** ZITIERTER TEXT **
Zum Glück für alle Reisefreudigen mit Internetanschluss werden die Ein-Punkt-Rezensionen von Menschen geschrieben, die sich auskennen. Den dreckigen Kölner Dom kann man sich nämlich auf jeden Fall sparen, wie diese wunderbar neutralen Reviews mit kaum durchscheinender Arroganz bezeugen:

„Da ich nun mal aus einem Land voller wunderschöner und historischer Architektur komme, sind wir natürlich verwöhnt, aber das hier war wirklich enttäuschend und uninteressant und fühlte sich total unwichtig an."

Außerdem sei das „graue Monster" ein „Beweis der ungeheure Macht der Katholische Kirche und der scheusliche geschmacklose Architektur" (sic). Schon Heinrich Heine hätte sich völlig zu recht darüber aufgeregt. „Daran ist nichts Schönes und Interessantes".

** QUELLDATEN **
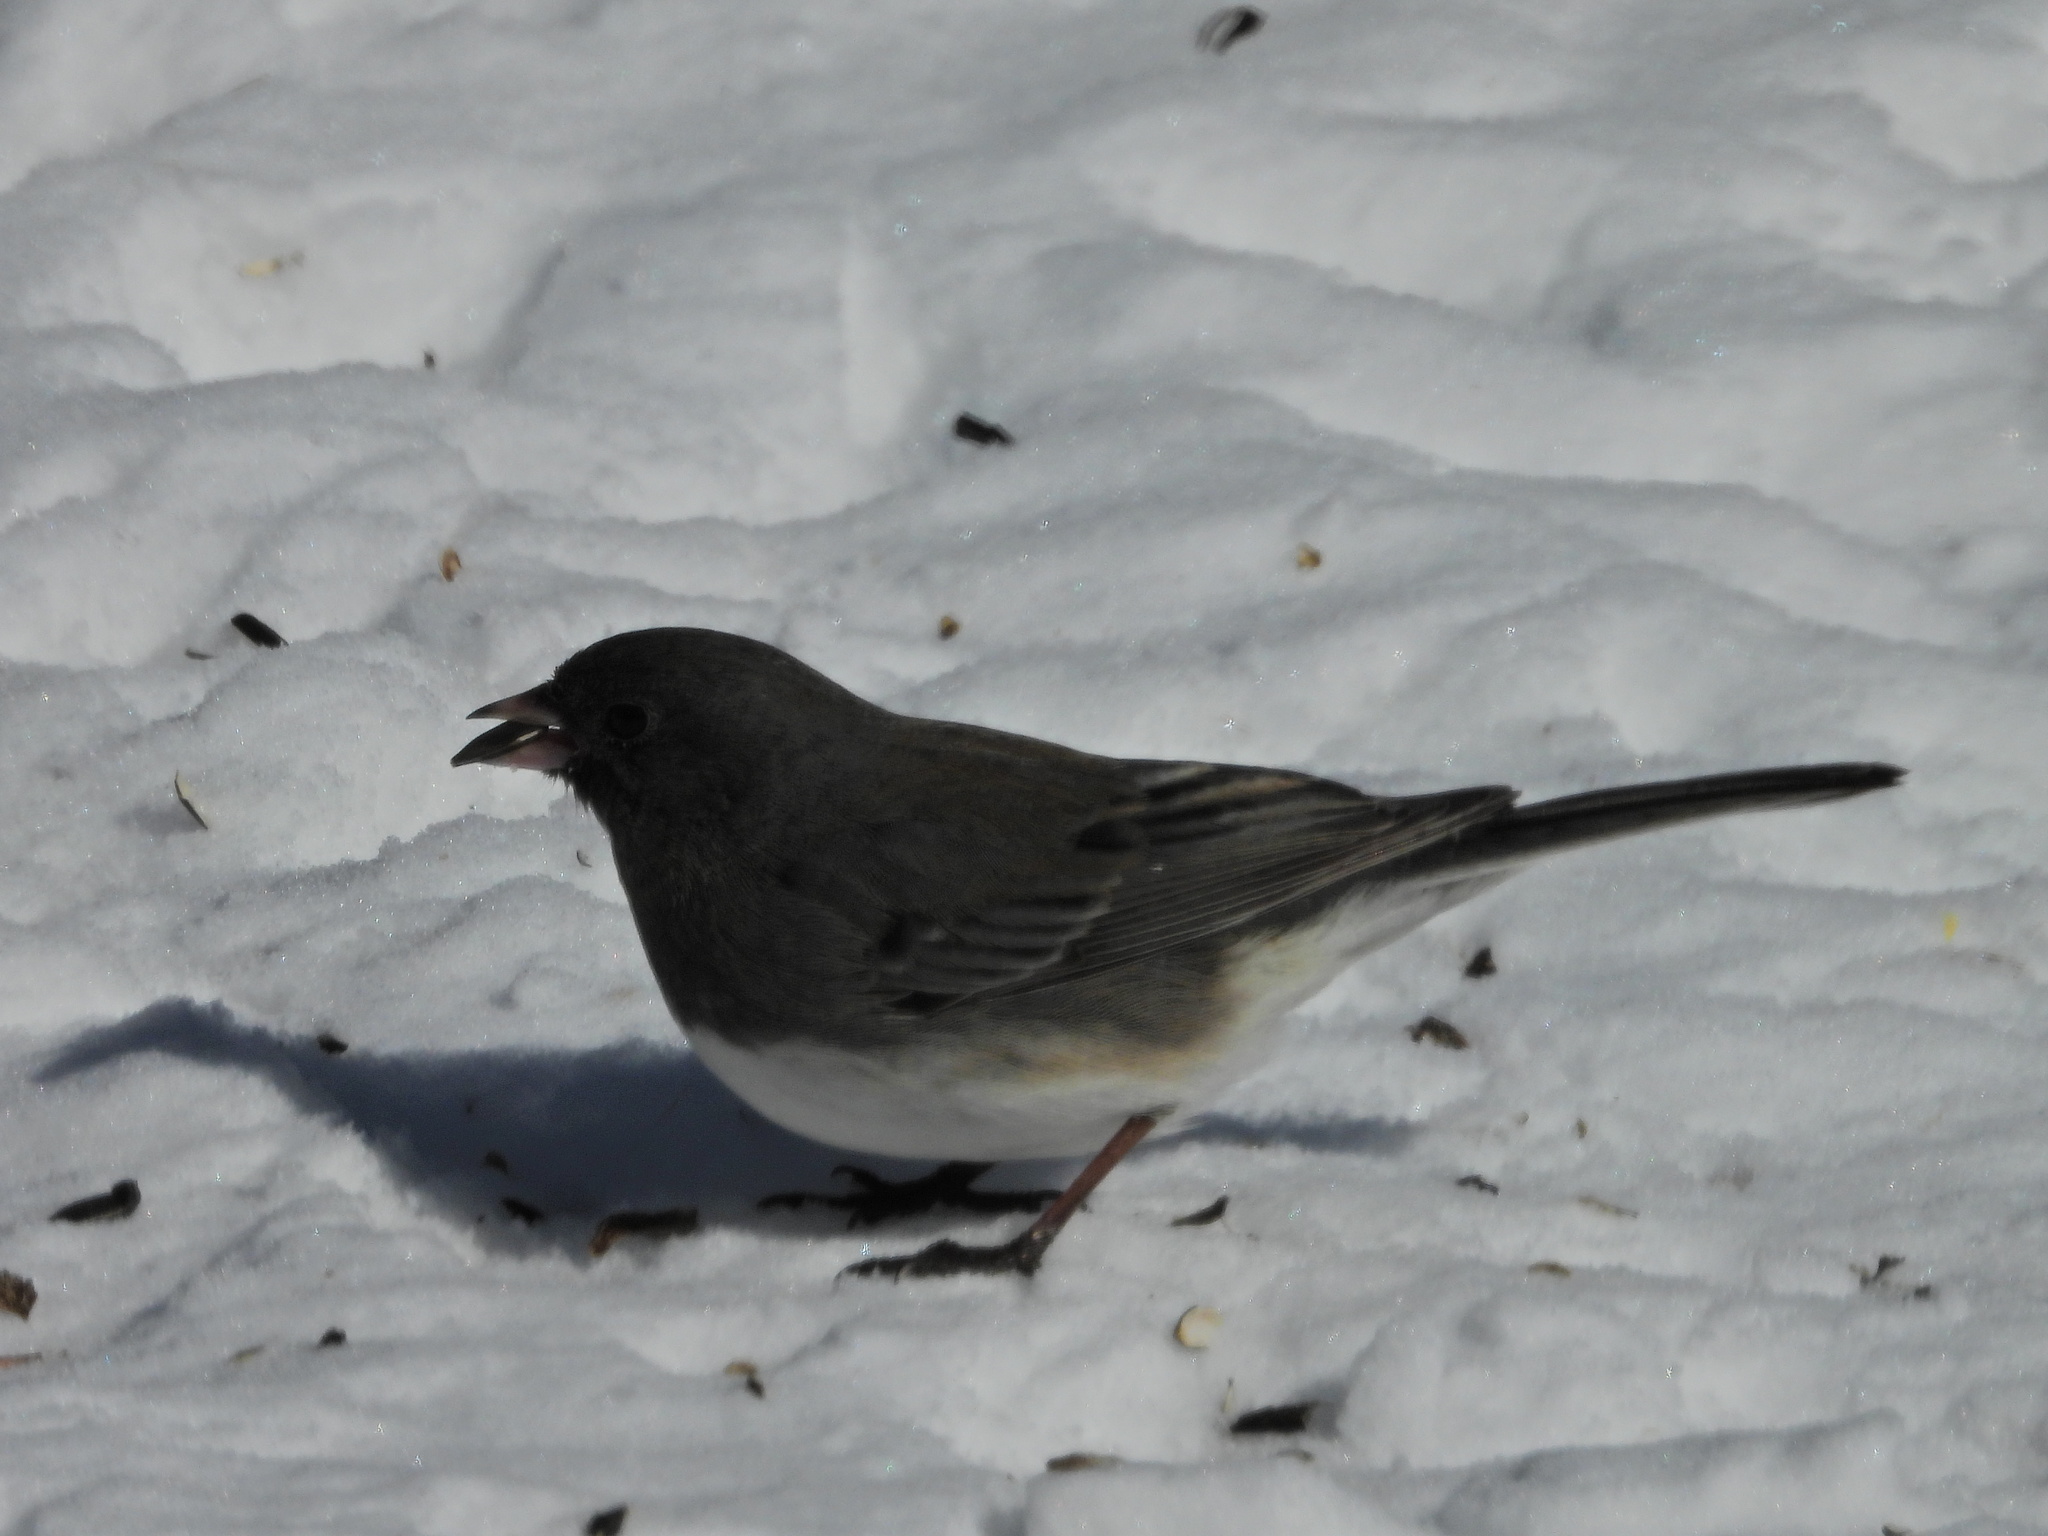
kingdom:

** AUFGABE UND VORGABEN **
Schreibe den Text über die Ein-Punkt-Rezensionen zum Kölner Dom im Anschluss an seinen letzten Satz weiter.

** ALS ANTWORT **
Er hat außerdem einen „sehr schlechten Jungschor", wie ein britischer Tourist bemerkt, dem jetzt noch die Ohren klingeln angesichts dieser schrecklichen Kakophonie.

Und dann auch dieses ätzende Kulturleben! „Mein Besuch wurde vollständig vom Rosenmontagskarneval ruiniert". Ja, könnte die Kirche da nicht mal wieder ein bisschen den Inquisitiosmuskel spielen lassen? Tanzverbot, wann immer Touristen ihre Sakralbauten beschauen wollen wäre ja schon mal eine Maßnahme. „Hundert Meter weiter stehen Jugendliche mit Bierflaschen in der Hand und Skateboards! Eine Schande", findet ein Slowake.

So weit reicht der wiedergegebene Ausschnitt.